El Misti, con su altiva belleza de juventud, convertido en el icono de la ciudad por su proximidad a ella, forma parte del paisaje urbano por lo que podía verlo desde la habitación de mi hotel, al cabo de una calle o sobresaliendo sobre los tejados de la catedral. Todos lo admiran pero aún hoy lo siguen respetando conocedores de que es un volcán activo, como demuestran sus fumarolas ocasionales. Es por eso, que el gigante se encuentra en un estado de libertad condicional sujeto a vigilancia estricta por vulcanólogos que registran sus latidos las 24 horas del día. 

Muy cerca se encuentra  la bonita iglesia colonial de San Juan Bautista de Yanahuara. Situada en un costado de una plaza, junto a otro mirador con vistas a los volcanes, disfruté durante media hora de su extraña belleza. Rematada por una sola torre, en la fachada se abre una gran portada repleta de elementos decorativos barroco-mestizos que la elevan a la categoría de las mejores del Perú.



























Al instante me quedé atrapado en esa maraña de pétrea vegetación que trepaba como una enredadera cubriendo toda la portada. Presté poca atención, por resultarme muy familiares, a las imágenes de vírgenes y santos que presidían el bullicio de la plaza desde sus hornacinas. Por el contrario, me apliqué en una rápida lectura de esos elementos nuevos y desconocidos para mí que surgían enmarañados entre la piedra. En el lateral de la portada, casi a pie del suelo, un león de cara fiera, burdamente representado con una melena que más parecían barbas colgando del cuello, parecía querer encaramarse a los retorcidos tallos que brotaban de sus fauces. Por el contrario, se representan con mucha precisión los frutos y flores que crecen entre las ramas y hojas de ese tapiz vegetal. Se reconocen las papayas, las flores de cantuta o flor sagrada de los incas, los plátanos, uvas y rosas. Dos mundos se entremezclan en el follaje de esa selva: el indígena representado por la feraz naturaleza poblada de amenazantes y enigmáticos seres, leones y máscaras de rasgos andinos, y el cristiano, reconocido en sus santos. En ese escenario se me antojó ver representado al mismo demonio en la figura del león tratando de ascender desde el abismo, donde fue arrojado por los arcángeles, al mundo celestial que comenzaba sobre el arco de medio punto de la puerta, con la clara intención de devorar a los santos que allí se encontraban. En esta loca interpretación el demonio lo tendría muy difícil porque las puertas del cielo-iglesia están flanqueadas por dos pares de arcángeles tocados con penachos de plumas, que en la simbología prehispánica representaban el poder, como demuestra el hecho de que solo el emperador Inca podía portarlo sobre su cabeza, como distintivo exclusivo de la realeza. Y no son los únicos, otros más se reparten vigilantes o protectoras como los dos querubines que protegen los costados de un niño desnudo e indefenso el cual, pensé, quizás, solo se tratara de un inocente converso sobre el que se edificó la Iglesia virreinal.

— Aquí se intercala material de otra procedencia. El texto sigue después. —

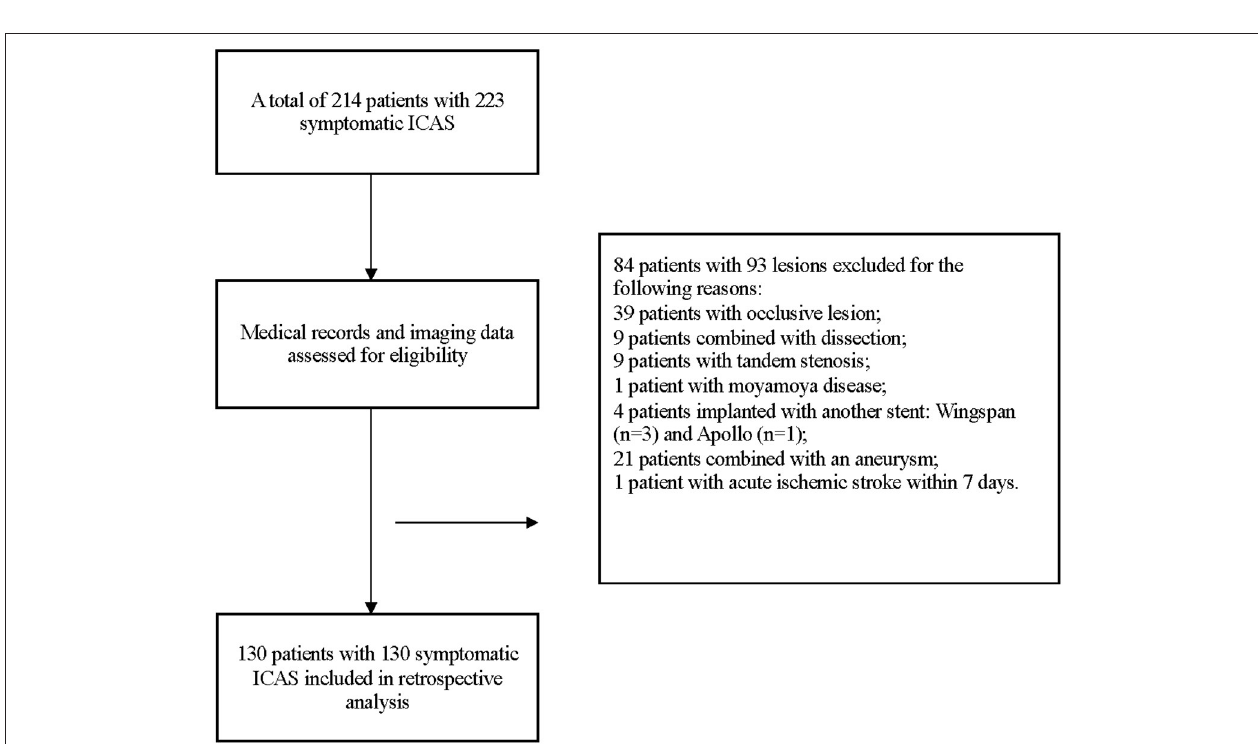
FIGURE 3 | Selection of patients or lesions for analysis in the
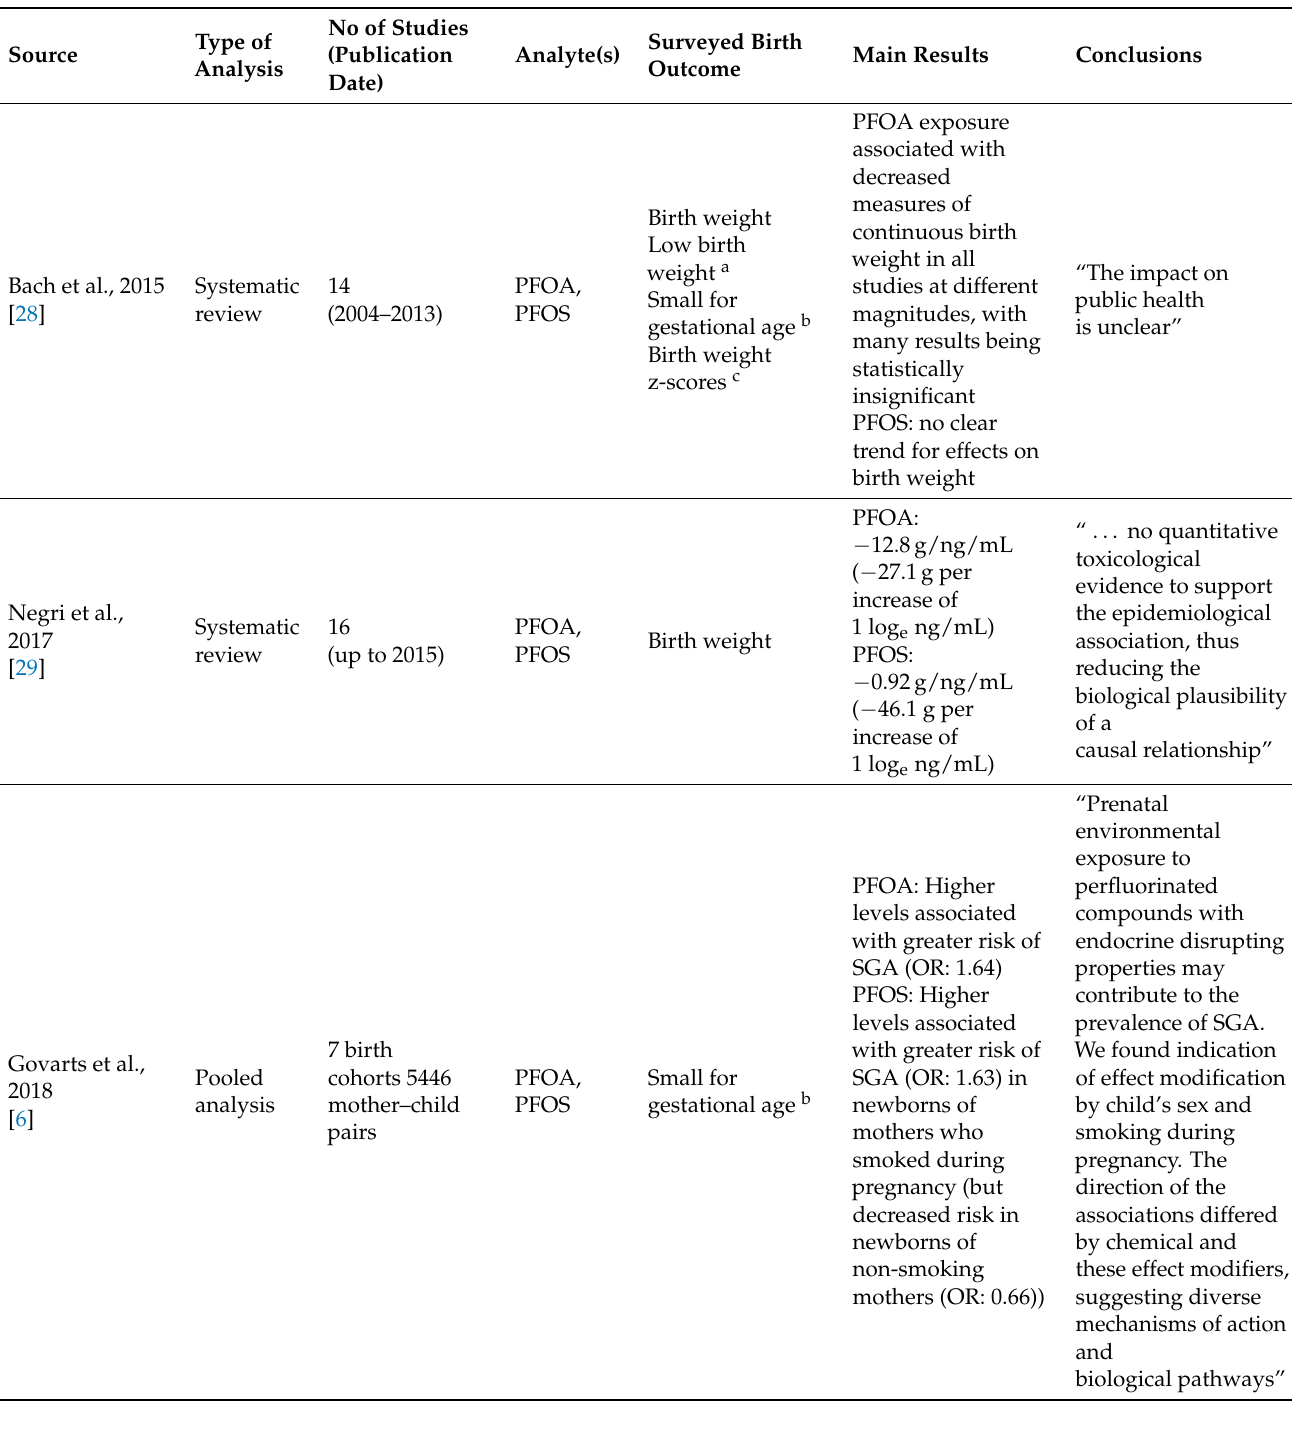
Table 1. Reviews analyzing epidemiological studies for associations between prenatal PFAS exposure and birth weight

Pensando en el sagaz mensaje expuesto en la piedra hube de regresar al ómnibus que ya me esperaba con el motor en marcha. Pero el enigma de la piedra siguió martilleando en mi cabeza varias cuadras más allá. La Iglesia no da puntada sin hilo y en ese bordado no escatimaron nada. Sólo me quedé con la certeza que el diablo no consiguió ascender y permaneció entre nosotros. No hay más que ver el noticiero para ser consciente de ello.


(1)          (1) Tahuantinsuyo: Imperio inca

(2)         (2)  Charqui (quechua ch'arki, «cecina»): carne deshidratada que se cubre con sal y se expone al sol.